Monday, February 19, 2024

The business of death. . .

You know how those surveys keep popping into your email box or up on the screen after a purchase?  How did we do?  Are you happy with us?  How can we improve?  Will you recommend us to others?  Who gets the surveys sent out by the funeral home industry?  Not the dead.  They have no say in the matter.  Even those who leave detailed instructions on their funerals can be overruled by family and their last wishes left unfulfilled.  No, the living decide about funeral arrangements and then decide if those arrangements are satisfying and meaningful.  This translates again into the power of the almighty dollar.  Money talks in funeral homes as much as in retailers across America or online.  So what has money said?

On the one hand, when money is not the object, death is lavish.  Even better than life!  The dead are all dressed up in their finest (even new or rented clothing).  The make up is applied to make them look as undead as possible.  The coffins are better crafted furniture than the stuff in the homes they plopped down on in front of the TV.  They are laid upon soft cushions appreciated more by the mourners than the bodies laid upon them.  They are lauded better in death then they were in life by those who seldom said the same kind words to them while they lived.  They are laid in cement or steel or bronze vaults designed to prevent the inevitable from occurring -- at least as much as it is possible for man to do.  The mourners feast and laugh -- usually at the expense of the dead.  Death is a consumer driven industry with every available option to those who can afford them.

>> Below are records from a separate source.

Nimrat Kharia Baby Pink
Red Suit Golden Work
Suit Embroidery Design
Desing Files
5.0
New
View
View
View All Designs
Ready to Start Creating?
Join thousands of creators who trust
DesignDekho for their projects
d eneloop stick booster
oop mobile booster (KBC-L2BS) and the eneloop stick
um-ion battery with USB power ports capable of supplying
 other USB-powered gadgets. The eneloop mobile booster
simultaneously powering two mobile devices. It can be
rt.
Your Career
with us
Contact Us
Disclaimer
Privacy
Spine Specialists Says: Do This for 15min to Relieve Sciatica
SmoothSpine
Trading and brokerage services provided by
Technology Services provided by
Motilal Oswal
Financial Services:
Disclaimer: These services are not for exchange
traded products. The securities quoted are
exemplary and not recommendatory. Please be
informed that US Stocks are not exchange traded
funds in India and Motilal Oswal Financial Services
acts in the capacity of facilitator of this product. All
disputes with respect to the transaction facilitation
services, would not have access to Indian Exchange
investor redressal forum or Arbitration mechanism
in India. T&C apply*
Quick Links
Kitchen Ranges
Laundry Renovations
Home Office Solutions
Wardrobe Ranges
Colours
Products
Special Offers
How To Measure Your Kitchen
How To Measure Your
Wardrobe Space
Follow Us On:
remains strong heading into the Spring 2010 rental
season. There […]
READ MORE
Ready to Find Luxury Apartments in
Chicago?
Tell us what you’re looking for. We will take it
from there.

On the other hand, when money is the object or convenience, death can be cheap.  The last year it was reported, some 56  percent of Americans were cremated with the trend indicating that will increase to 80% in 15-20 years.  Cremation is certainly easier, it allows the arrangements to be more flexible with respect to time and place, less expensive, and, it might seem, a better fit for our use of green space and other resources consumed by caskets, vaults, and cemeteries.  Here again, the consumer is king.  You want the ashes to take with you like fast food?  They come in a bag and a box (as well as more expensive urns).  You want them fashioned into jewelry?  You can wear the dead around your neck.  You want them scattered in all the old familiar sentimental places?  Road trip!  And I could go on and on and on.  

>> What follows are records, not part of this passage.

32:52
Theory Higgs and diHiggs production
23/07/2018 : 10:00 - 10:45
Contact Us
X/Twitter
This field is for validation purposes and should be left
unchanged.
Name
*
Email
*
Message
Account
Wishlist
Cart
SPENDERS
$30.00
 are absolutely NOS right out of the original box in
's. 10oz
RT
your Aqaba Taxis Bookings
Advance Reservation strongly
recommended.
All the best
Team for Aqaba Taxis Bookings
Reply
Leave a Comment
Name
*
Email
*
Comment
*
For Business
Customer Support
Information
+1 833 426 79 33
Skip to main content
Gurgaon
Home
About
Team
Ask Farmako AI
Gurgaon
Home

The Church once used funeral practices as a line of demarcation between the pagan and the faithful.  While that might be true in some places, it is no longer true within the American industry of death.  Faith or no faith, which faith or none, seems to matter little to the choices made with how to deal with the dead.  Older folks are still more partial to coffins and graves but that is also changing.  In fact, as a pastor I find myself hard-pressed to advocate for contending for traditional burial practices against the price points being extracted by the funeral home industry, the cost of perpetual care, and the fact that graves are gone and forgotten with the dead.  Some may argue that the old distinction still stands but I struggle to find evidence of it.  Instead, the whole scene is confusing -- driven more by convenience and cost than anything else.  Add to that the practice of relics and you have some Christians refusing to let the buried be buried and the dead be dead.  But that is another blog post.

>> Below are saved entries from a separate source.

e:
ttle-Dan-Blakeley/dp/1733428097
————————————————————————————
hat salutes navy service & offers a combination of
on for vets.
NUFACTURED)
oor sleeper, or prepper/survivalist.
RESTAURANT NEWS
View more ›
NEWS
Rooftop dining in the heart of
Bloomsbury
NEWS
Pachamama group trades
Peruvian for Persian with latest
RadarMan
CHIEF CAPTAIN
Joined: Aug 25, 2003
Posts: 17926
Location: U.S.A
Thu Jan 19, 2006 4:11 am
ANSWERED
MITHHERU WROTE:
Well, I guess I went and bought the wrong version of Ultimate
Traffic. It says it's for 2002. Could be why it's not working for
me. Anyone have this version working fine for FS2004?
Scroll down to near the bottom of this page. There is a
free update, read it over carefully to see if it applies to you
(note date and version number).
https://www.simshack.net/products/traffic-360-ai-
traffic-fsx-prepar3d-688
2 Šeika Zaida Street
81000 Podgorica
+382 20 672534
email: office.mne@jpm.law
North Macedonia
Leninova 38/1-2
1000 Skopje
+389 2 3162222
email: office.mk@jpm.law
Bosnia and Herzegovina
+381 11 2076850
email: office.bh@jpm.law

In the end, Christians as well as those without any faith or hope for the resurrection of the body seem to feel the need to steal the sting of death by what they do and not by what Christ has done.  That is where the bigger problem lies.  Even Christians have adopted the whole circle of life idea, the conviction that a spiritualized life is both the least and the best we can hope for, and that the material ends up being a prison for the real person from which they need to be set free.  What we Christians will have to decide is if we think death a disposal of some part of us that is non-essential and maybe even a burden or if death is where we come face to face both with what sin has wrought and Christ has overcome.  St. Paul makes it clear in 1 Corinthians 15 that the resurrection of the body and not merely of the dead is one of the key and essential truths of Christ without which there is no real Christian faith at all.  In the end what we do in death should be more about Christ than it is about the dead or the living -- at least for the baptized!  What we do in death ought to be a confession just like what we do in life is a confession of what we believe, teach, and confess.  I will not solve this dilemma but I will leave you with this.  The problem with funeral practices (especially for Christians) may be complicated by the fact that we no longer believe in or yearn for the resurrection of the body.  We may, instead, be content to join with nature and the life force of others in some grand but empty chaos that is no real life at all.  If that is true, we have more problems than simply with how we style the business of death.